日本三景松島で知られる宮城県松島町の松島海岸地区。18、19日の人通りはまばらで、松島湾で運航する2社の遊覧船も空席が目立った。
丸文松島汽船(塩釜市)は4月上旬から約2カ月の休業を経て再開した。定員を従来の3分の1に絞り、1便ごとに船内を消毒するが乗船率は前年比約1割。佐藤守郎専務は「期待の一方で、不安もある。始まる以上は対策を講じて迎えるしかない」と語る。

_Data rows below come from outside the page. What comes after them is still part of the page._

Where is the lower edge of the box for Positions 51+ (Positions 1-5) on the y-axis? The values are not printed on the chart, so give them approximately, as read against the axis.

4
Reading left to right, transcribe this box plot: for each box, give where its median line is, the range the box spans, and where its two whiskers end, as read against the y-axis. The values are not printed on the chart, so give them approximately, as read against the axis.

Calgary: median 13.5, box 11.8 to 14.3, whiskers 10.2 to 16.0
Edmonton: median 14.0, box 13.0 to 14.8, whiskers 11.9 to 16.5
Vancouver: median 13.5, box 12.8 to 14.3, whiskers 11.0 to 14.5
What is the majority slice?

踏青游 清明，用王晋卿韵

松島観光協会は今月、町内の宿泊施設などで使えるクーポン券を県内在住者向けに発売。用意した4750冊の約6割が売れた。勝股かおり事務局長は「クーポンに加え県の割引制度もある。施策はありがたいが、旅行客からの問い合わせに追われている」と明かす。
三沢市のホテル「星野リゾート 青森屋」は、QRコードを使って大浴場の混雑状況が分かるサービスを導入するなど「3密」回避に万全を期し、夏の予約は堅調という。担当者は「『Go To』は、例年需要が減る秋以降の宿泊予約につながればいい」と話す。

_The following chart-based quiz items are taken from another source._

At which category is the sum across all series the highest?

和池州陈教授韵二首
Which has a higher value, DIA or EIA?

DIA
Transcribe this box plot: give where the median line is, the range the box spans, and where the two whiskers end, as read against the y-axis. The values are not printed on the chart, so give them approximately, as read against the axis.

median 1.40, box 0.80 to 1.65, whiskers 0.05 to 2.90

15日、仙台市内12ホテルでつくる仙台ホテル総支配人協議会が開いた定例会。各施設の売り上げは5月の前年比1割前後を底に回復しつつあるが、感染者の増加傾向でキャンセルも出ていることが報告された。
支配人の一人は「夏祭りの中止や夏休み短縮でレジャー客は少ない。『Go To』に期待している」と力を込めた。